The country’s romance with the typewriter is far from over, says Brunswick’s Khozem Merchant
For a measure of the typewriter’s role in the Partition of Imperial India – seriously – consider the following quote by the founder of Pakistan, Mohammed Ali Jinnah: “I will tell you who made Pakistan. Myself, my secretary and his typewriter.”
Is that irreverence from the enduringly joyless Jinnah? It certainly remains a matter of mirth today for Rajesh Palta, a third-generation typewriter dealer and repairer in Delhi and a beguiling raconteur of typewriter tales.

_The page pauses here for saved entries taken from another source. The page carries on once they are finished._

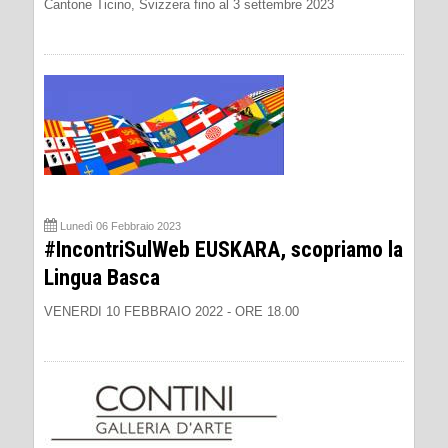
Cantone Ticino, Svizzera fino al 3 settembre 2023
Lunedì 06 Febbraio 2023
#IncontriSulWeb EUSKARA, scopriamo la
Lingua Basca
VENERDI 10 FEBBRAIO 2022 - ORE 18.00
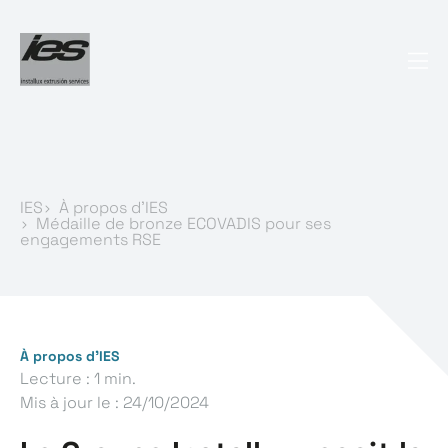
IES
À propos d’IES
Médaille de bronze ECOVADIS pour ses
engagements RSE
À propos d’IES
Lecture : 1 min.
Mis à jour le :
24/10/2024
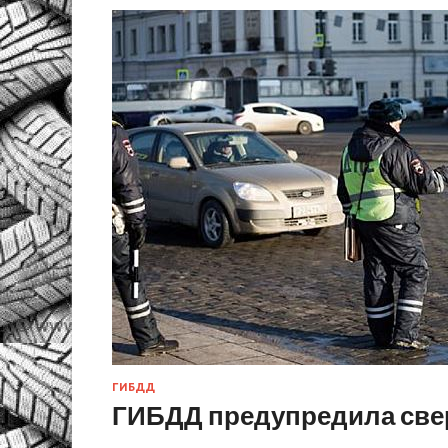
ГИБДД
ГИБДД предупредила свер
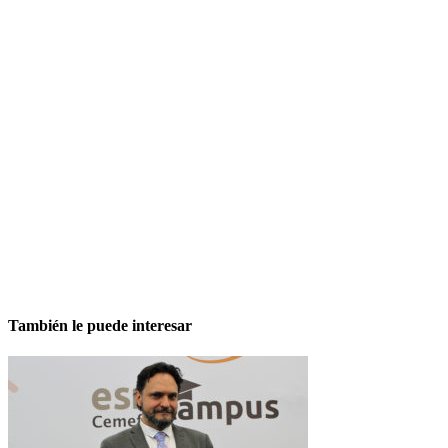
También le puede interesar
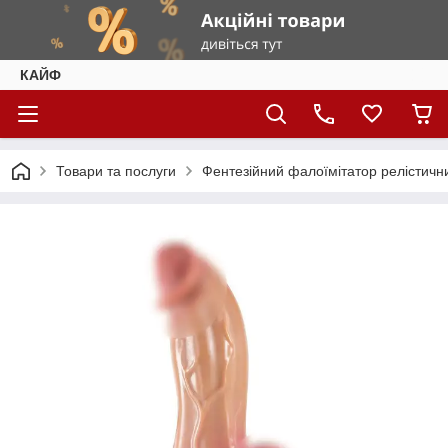
КАЙФ
Товари та послуги
Фентезійний фалоїмітатор релістични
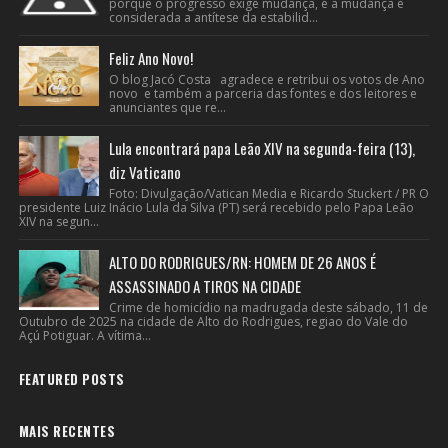
porque o progresso exige mudança, e a mudança é
considerada a antítese da estabilid...
Feliz Ano Novo!
O blog Jacó Costa agradece e retribui os votos de Ano
novo e também a parceria das fontes e dos leitores e
anunciantes que re...
Lula encontrará papa Leão XIV na segunda-feira (13),
diz Vaticano
Foto: Divulgação/Vatican Media e Ricardo Stuckert / PR O
presidente Luiz Inácio Lula da Silva (PT) será recebido pelo Papa Leão
XIV na segun...
ALTO DO RODRIGUES/RN: HOMEM DE 26 ANOS É
ASSASSINADO A TIROS NA CIDADE
Crime de homicídio na madrugada deste sábado, 11 de
Outubro de 2025 na cidade de Alto do Rodrigues, regiao do Vale do
Açú Potiguar. A vítima...
FEATURED POSTS
MAIS RECENTES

“Typewriters are long-distance runners,” he says, as we tour his tiny shop, a dusty tutorial on the history of the contraption. “Electronic typewriters last 10 years; laptops can be upgraded in a year. But manual typewriters can endure for 50 years without much repair.” Fixed and repainted by hand, these behemoths are on sale at Palta’s Universal Typewriter Co, an outlet representing a cottage industry of collectors, admirers, users and repairers of the indefatigable instruments.
When Pakistan was yet putative, Palta’s father, Diwan Chand Palta, a salesman for the American typewriter manufacturer Remington, fled the city of Lahore, inside present-day Pakistan. He took with him four boxes containing the best-selling Model 12 machines, on whose keys the history of India was both made and recorded. Foreign brands held a monopoly under Imperial rule at the time; independent India sought an indigenous model. Such a product carried a message of empowerment, economic self-reliance, national modernity – and, of course, it allowed useful things to get done, in triplicate. Today, the continued popularity of the old machines serves as a mild, homegrown rebuke to the global craving for up-to-the-minute upgrades.